Search code examples
phpxmlxpathsimplexml

Why does node() XPath node type test return duplicates when used with SimpleXMLElement?


I used this examle xml document for practice. And I don't understand node() function in XPath. For example if I write:

$catalog = new SimpleXMLElement("cd.xml",null,true);
$elms = $catalog->xpath("//CD[23]/node()");

print_r($elms);

Result is:

Array
(
    [0] => SimpleXMLElement Object
        (
            [@attributes] => Array
                (
                    [id] => 24
                    [genre] => soul
                )

            [TITLE] => The dock of the bay
            [ARTIST] => Otis Redding
            [COUNTRY] => USA
            [COMPANY] => Stax Records
            [PRICE] => 7.90
            [YEAR] => 1968
        )

    [1] => SimpleXMLElement Object
        (
            [0] => The dock of the bay
        )

    [2] => SimpleXMLElement Object
        (
            [@attributes] => Array
                (
                    [id] => 24
                    [genre] => soul
                )

            [TITLE] => The dock of the bay
            [ARTIST] => Otis Redding
            [COUNTRY] => USA
            [COMPANY] => Stax Records
            [PRICE] => 7.90
            [YEAR] => 1968
        ) ...

and so on, repeating CD[23] element after every child element. I tried many variations of this, and always get duplicates in some way. I don't understand why is that?
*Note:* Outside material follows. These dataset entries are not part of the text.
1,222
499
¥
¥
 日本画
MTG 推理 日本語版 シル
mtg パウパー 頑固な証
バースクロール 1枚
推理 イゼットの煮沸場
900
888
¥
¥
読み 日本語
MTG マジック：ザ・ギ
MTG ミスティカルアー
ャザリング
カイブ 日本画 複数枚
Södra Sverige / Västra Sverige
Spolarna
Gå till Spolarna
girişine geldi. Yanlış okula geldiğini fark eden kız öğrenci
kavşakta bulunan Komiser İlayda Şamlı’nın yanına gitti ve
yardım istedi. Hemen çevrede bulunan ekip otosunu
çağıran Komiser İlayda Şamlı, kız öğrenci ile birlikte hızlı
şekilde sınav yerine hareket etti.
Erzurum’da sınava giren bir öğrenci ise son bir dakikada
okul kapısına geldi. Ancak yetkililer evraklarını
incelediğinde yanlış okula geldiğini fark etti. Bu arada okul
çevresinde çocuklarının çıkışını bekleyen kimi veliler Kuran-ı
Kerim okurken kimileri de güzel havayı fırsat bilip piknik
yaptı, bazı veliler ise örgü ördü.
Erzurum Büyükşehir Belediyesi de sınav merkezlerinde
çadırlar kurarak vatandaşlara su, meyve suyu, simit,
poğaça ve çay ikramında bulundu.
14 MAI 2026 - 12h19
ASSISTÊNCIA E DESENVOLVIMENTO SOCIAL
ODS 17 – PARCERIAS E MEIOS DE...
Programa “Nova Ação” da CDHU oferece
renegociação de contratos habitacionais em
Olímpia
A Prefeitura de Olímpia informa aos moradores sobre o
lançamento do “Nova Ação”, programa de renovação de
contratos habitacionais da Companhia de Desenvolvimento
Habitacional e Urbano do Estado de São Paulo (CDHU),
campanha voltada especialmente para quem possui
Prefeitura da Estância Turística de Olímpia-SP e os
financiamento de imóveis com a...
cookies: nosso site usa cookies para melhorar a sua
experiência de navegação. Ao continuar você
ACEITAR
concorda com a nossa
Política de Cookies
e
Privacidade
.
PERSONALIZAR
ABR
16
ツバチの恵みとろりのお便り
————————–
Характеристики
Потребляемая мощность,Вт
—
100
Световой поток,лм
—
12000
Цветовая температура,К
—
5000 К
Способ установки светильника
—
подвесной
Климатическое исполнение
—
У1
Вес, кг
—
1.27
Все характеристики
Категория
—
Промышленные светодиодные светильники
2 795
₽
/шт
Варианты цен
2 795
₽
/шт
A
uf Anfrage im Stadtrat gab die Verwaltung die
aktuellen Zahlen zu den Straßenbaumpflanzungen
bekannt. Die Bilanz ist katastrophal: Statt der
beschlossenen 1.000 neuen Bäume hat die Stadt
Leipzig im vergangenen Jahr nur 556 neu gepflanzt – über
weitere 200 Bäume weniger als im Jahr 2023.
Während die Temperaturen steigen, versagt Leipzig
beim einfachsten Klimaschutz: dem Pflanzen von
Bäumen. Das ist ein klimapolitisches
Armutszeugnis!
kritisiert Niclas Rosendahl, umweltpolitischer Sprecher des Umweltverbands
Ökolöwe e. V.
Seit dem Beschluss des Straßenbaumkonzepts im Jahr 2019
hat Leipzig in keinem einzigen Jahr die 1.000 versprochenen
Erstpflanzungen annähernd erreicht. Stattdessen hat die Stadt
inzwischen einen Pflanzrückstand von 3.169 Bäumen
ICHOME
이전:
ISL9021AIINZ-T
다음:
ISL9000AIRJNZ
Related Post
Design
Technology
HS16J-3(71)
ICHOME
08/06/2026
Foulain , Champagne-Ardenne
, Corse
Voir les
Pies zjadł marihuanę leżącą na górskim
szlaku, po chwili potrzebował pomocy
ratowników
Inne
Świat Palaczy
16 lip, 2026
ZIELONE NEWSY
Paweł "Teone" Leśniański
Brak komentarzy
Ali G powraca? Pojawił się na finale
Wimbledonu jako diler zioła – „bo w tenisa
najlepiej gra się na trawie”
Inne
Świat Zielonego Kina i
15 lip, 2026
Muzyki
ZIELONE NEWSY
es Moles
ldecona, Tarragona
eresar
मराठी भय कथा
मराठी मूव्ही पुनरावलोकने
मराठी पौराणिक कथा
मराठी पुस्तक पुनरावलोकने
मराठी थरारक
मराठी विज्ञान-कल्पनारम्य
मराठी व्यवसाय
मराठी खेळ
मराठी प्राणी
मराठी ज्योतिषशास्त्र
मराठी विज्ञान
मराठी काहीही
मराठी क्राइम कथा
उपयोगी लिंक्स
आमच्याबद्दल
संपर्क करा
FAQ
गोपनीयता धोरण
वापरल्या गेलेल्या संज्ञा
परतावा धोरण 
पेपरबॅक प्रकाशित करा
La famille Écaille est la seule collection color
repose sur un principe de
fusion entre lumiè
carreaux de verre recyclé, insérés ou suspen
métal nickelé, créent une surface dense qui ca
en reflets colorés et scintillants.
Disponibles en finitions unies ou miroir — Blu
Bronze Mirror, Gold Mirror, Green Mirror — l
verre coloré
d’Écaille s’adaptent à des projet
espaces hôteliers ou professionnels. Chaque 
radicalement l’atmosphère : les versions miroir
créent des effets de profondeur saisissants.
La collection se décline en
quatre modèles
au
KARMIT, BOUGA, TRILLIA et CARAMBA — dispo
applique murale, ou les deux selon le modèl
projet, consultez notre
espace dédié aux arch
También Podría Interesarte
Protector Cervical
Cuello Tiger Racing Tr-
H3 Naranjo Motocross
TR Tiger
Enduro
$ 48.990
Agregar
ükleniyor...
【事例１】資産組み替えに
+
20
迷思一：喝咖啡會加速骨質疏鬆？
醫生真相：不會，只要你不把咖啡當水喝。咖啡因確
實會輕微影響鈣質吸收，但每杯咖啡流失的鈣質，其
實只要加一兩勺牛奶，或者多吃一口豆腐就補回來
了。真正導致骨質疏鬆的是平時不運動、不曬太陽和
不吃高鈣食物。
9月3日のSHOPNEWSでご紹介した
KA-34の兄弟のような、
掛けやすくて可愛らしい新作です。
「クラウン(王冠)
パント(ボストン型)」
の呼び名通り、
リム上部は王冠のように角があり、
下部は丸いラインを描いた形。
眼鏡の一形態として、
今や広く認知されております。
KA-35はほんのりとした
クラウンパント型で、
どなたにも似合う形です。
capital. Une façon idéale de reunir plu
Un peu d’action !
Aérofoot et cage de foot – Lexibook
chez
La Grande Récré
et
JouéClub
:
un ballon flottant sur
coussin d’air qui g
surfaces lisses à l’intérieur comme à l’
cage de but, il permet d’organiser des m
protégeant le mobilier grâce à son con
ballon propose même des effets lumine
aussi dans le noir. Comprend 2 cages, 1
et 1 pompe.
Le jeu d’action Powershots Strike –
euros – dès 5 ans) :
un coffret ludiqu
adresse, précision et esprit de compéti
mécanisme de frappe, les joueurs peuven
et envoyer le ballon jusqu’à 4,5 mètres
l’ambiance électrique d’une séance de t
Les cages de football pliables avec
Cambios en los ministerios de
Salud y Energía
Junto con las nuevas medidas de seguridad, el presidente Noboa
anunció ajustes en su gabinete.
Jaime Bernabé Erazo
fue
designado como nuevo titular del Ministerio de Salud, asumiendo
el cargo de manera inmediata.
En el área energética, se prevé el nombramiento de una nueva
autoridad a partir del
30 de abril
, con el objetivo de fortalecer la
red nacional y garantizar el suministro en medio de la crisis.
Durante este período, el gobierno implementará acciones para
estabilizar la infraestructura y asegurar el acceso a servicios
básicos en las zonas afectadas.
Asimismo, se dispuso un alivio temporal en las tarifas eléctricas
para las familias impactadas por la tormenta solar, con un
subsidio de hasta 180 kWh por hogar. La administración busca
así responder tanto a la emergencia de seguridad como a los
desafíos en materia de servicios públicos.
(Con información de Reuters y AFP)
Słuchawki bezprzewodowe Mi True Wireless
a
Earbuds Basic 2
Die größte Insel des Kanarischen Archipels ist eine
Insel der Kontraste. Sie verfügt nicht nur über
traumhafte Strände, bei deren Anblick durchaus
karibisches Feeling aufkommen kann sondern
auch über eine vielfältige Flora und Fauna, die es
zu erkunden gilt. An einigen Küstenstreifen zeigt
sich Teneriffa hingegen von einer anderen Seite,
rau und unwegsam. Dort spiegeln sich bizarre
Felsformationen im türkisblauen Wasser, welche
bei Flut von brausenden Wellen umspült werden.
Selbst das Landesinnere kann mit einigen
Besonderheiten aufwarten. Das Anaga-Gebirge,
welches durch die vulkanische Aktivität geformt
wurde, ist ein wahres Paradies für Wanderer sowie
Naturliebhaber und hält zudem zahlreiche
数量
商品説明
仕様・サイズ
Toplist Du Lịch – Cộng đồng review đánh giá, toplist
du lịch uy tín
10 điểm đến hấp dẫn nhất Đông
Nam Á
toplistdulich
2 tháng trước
I tried editing xml document by removing new lines and spaces, so there are no text nodes in between the elements, and I get the result without duplicates. Is it the case that this was the way of xpath() method to represent those text nodes?


Solution

  • I think part of the problem results from the simplification that SimpleXML involves, the xpath method returns an array of SimpleXMLElements and with your path using node() to select any kind of child node of CD[23] in a pure XPath mapping you would get a node list or set containing text nodes and element nodes, it seems the designers of that API for PHP in the case of a text node selected return its parent element so for any text node child of CD[23] selected you get that same parent element returned in the array. You might want to go with CD[23]/* to select any child elements.